# Questions:
**a.** In the volatile asm thread, what timing is reported for the build compiled with -DVOLATILEVAR?
**b.** In the volatile asm thread, rewrite the passage that begins at "This is similar" and ends after "and x86 store-forwarding.", swapping "redundant" for "extra".
**c.** Continue the volatile asm thread from its last sentence.

# Study text:
简体   繁体   中英

Understanding volatile asm vs volatile variable

We consider the following program, that is just timing a loop:

#include <cstdlib>

std::size_t count(std::size_t n)
{
#ifdef VOLATILEVAR
    volatile std::size_t i = 0;
#else
    std::size_t i = 0;
#endif
    while (i < n) {
#ifdef VOLATILEASM
        asm volatile("": : :"memory");
#endif
        ++i;
    }
    return i;
}

int main(int argc, char* argv[])
{
    return count(argc > 1 ? std::atoll(argv[1]) : 1);
}

For readability, the version with both volatile variable and volatile asm reads as follow:

#include <cstdlib>

std::size_t count(std::size_t n)
{
    volatile std::size_t i = 0;
    while (i < n) {
        asm volatile("": : :"memory");
        ++i;
    }
    return i;
}

int main(int argc, char* argv[])
{
    return count(argc > 1 ? std::atoll(argv[1]) : 1);
}

Compilation under g++ 8 with g++ -Wall -Wextra -g -std=c++11 -O3 loop.cpp -o loop gives roughly the following timings:

  • default: 0m0.001s
  • -DVOLATILEASM: 0m1.171s
  • -DVOLATILEVAR: 0m5.954s
  • -DVOLATILEVAR -DVOLATILEASM: 0m5.965s

The question I have is: why is that? The default version is normal since the loop is optimized away by the compiler. But I have harder time understanding why -DVOLATILEVAR is way longer than -DVOLATILEASM since both should force the loop to run.

Compiler explorer gives the following count function for -DVOLATILEASM :

count(unsigned long):
  mov rax, rdi
  test rdi, rdi
  je .L2
  xor edx, edx
.L3:
  add rdx, 1
  cmp rax, rdx
  jne .L3
.L2:
  ret

and for -DVOLATILEVAR (and the combined -DVOLATILEASM -DVOLATILEVAR ):

count(unsigned long):
  mov QWORD PTR [rsp-8], 0
  mov rax, QWORD PTR [rsp-8]
  cmp rdi, rax
  jbe .L2
.L3:
  mov rax, QWORD PTR [rsp-8]
  add rax, 1
  mov QWORD PTR [rsp-8], rax
  mov rax, QWORD PTR [rsp-8]
  cmp rax, rdi
  jb .L3
.L2:
  mov rax, QWORD PTR [rsp-8]
  ret

Why is the exact reason of that? Why does the volatile qualification of the variable prevents the compiler from doing the same loop as the one with asm volatile ?

When you make i volatile you tell the compiler that something that it doesn't know about can change its value. That means it is forced to load it's value every time you use it and it has to store it every time you write to it. When i is not volatile the compiler can optimize that synchronization away.

-DVOLATILEVAR forces the compiler to keep the loop counter in memory, so the loop bottlenecks on the latency of store/reload (store forwarding), ~5 cycles + the latency of an add 1 cycle.

Every assignment to and read from volatile int i is considered an observable side-effect of the program that the optimizer has to make happen in memory , not just a register. This is what volatile means.

There's also a reload for the compare, but that's only a throughput issue, not latency. The ~6 cycle loop carried data dependency means your CPU doesn't bottleneck on any throughput limits.

This is similar to what you'd get from -O0 compiler output, so have a look at my answer on Adding a redundant assignment speeds up code when compiled without optimization for more about loops like that, and x86 store-forwarding.

# Supplied material:
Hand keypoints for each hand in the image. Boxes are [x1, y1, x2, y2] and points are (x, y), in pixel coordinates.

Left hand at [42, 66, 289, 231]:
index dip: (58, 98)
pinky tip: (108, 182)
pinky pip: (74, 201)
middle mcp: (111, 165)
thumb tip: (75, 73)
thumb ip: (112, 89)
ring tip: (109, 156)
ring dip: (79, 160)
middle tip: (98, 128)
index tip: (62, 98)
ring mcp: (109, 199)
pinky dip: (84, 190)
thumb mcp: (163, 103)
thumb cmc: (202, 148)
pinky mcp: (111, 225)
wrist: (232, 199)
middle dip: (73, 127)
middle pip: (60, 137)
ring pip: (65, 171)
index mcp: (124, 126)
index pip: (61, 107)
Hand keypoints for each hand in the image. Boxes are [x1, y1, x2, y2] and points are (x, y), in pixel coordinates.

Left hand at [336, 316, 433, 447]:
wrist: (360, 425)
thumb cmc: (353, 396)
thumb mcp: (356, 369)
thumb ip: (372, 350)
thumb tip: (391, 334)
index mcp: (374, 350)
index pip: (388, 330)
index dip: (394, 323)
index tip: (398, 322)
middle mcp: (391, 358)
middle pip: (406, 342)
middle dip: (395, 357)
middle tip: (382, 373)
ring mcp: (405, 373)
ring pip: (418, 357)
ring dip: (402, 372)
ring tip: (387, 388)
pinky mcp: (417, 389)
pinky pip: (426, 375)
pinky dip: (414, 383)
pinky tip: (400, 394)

* * *

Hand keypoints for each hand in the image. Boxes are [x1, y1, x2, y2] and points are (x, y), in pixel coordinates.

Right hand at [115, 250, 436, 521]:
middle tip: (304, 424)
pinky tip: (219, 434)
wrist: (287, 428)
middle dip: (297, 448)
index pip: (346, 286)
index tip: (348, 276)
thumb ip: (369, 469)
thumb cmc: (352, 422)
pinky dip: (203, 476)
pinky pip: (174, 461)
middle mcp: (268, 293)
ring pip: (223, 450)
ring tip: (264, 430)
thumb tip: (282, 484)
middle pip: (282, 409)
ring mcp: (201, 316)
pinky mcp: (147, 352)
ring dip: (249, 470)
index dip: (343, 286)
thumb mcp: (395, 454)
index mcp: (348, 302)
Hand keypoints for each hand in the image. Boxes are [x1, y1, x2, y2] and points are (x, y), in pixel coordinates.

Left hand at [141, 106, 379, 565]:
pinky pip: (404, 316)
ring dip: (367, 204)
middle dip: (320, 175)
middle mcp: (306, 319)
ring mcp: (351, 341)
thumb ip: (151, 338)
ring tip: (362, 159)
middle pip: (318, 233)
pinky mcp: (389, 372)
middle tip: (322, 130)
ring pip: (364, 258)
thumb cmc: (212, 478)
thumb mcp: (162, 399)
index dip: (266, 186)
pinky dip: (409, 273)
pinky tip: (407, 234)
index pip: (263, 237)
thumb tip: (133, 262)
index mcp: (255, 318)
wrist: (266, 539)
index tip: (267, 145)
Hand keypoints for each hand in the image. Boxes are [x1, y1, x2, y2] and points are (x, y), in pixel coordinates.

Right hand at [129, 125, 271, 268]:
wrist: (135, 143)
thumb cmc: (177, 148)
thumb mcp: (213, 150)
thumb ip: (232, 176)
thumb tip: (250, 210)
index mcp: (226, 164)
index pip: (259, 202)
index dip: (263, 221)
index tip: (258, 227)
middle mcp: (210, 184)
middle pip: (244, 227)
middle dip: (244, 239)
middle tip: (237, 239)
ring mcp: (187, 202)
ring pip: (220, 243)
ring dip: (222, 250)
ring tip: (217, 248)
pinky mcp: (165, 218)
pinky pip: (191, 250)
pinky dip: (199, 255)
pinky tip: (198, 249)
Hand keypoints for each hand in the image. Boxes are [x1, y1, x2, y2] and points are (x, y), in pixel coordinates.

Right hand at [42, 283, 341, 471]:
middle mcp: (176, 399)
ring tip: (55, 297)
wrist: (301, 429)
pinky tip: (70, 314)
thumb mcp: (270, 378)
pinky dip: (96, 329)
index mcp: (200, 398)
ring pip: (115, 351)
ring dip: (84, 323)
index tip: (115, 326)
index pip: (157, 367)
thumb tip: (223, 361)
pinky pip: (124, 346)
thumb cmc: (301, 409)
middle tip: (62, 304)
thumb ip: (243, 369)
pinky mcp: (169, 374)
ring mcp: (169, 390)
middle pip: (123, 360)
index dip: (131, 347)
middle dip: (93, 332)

---

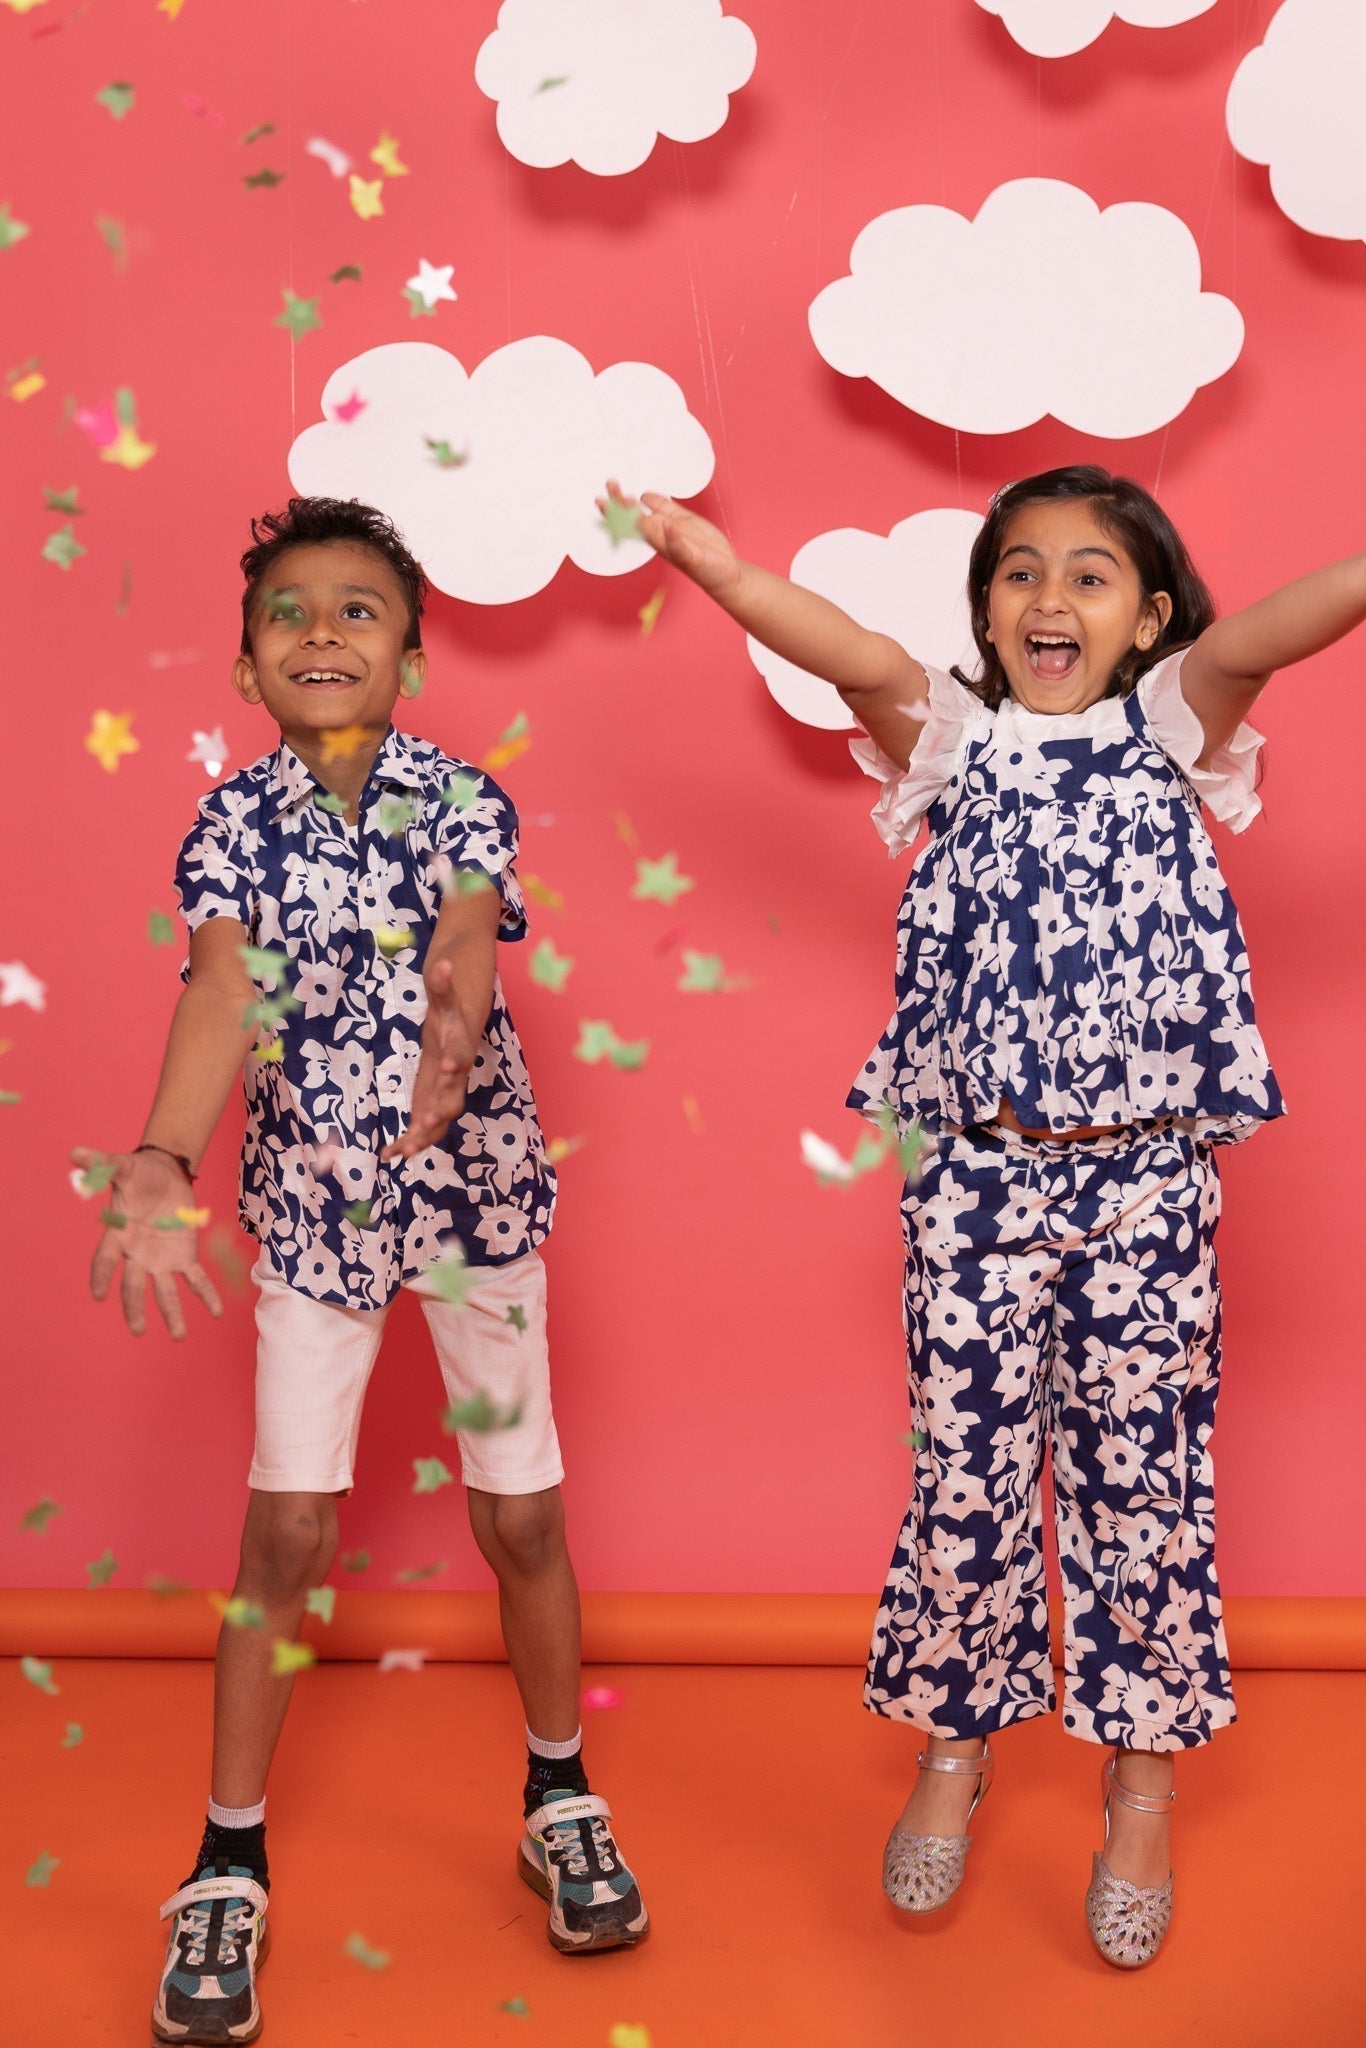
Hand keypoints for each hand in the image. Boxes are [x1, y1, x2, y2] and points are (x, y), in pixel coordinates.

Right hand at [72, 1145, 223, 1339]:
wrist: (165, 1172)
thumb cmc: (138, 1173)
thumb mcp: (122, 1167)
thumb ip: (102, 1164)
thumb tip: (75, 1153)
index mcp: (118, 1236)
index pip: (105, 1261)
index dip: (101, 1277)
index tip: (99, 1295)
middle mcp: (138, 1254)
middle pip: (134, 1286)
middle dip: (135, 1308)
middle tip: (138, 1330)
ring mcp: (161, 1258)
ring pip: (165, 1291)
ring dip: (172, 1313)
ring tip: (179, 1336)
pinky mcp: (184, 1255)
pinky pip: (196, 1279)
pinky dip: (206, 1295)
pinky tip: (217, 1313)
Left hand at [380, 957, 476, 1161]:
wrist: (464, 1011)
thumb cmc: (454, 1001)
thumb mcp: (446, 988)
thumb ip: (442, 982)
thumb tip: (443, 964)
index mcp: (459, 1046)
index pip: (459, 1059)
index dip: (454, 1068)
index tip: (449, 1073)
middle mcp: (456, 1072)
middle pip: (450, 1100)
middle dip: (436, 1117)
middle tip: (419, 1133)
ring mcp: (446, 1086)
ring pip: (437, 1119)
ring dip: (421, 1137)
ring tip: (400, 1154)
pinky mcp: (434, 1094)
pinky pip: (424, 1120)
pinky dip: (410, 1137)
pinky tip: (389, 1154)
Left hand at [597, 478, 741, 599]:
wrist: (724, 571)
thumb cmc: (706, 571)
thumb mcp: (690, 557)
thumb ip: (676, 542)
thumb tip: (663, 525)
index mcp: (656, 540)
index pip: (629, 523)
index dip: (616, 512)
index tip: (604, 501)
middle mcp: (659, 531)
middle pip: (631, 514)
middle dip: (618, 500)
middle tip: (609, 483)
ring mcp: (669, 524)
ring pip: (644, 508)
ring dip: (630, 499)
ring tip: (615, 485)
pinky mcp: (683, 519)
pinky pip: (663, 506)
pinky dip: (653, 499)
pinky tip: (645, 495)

# Answers by task:
**a.** 0m5.954s

**b.**
This is similar to what you'd get from -O0 compiler output, so have a look at my answer on Adding a extra assignment speeds up code when compiled without optimization for more about loops like that, and x86 store-forwarding.

**c.**
With only VOLATILEASM , the empty asm template ( "" ), has to run the right number of times. Being empty, it doesn't add any instructions to the loop, so you're left with a 2-uop add / cmp+jne loop that can run at 1 iteration per clock on modern x86 CPUs.

Critically, the loop counter can stay in a register, despite the compiler memory barrier. A "memory" clobber is treated like a call to a non-inline function : it might read or modify any object that it might possibly have a reference to, but that does not include local variables that have never had their address escape the function . (ie we never called sscanf("0", "%d", &i) or posix_memalign(&i, 64, 1234) . But if we did, then the "memory" barrier would have to spill / reload it, because an external function could have saved a pointer to the object.

ie a "memory" clobber is only a full compiler barrier for objects that could possibly be visible outside the current function. This is really only an issue when messing around and looking at compiler output to see what barriers do what, because a barrier can only matter for multi-threading correctness for variables that other threads could possible have a pointer to.

And BTW, your asm statement is already implicitly volatile because it has no output operands. (See Extended-Asm#Volatile in the gcc manual).

You can add a dummy output to make a non-volatile asm statement the compiler can optimize away, but unfortunately gcc still keep the empty loop after eliminating a non-volatile asm statement from it. If i 's address has escaped the function, removing the asm statement entirely turns the loop into a single compare jump over a store, right before the function returns. I think it would be legal to simply return without ever storing to that local, because there's no a correct program can know that it managed to read i from another thread before i went out of scope.

But anyway, here's the source I used. As I said, note that there's always an asm statement here, and I'm controlling whether it's volatile or not.

#include <stdlib.h>
#include <stdio.h>

#ifndef VOLATILEVAR   // compile with -DVOLATILEVAR=volatile  to apply that
#define VOLATILEVAR
#endif

#ifndef VOLATILEASM  // Different from your def; yours drops the whole asm statement
#define VOLATILEASM
#endif

// note I ported this to also be valid C, but I didn't try -xc to compile as C.
size_t count(size_t n)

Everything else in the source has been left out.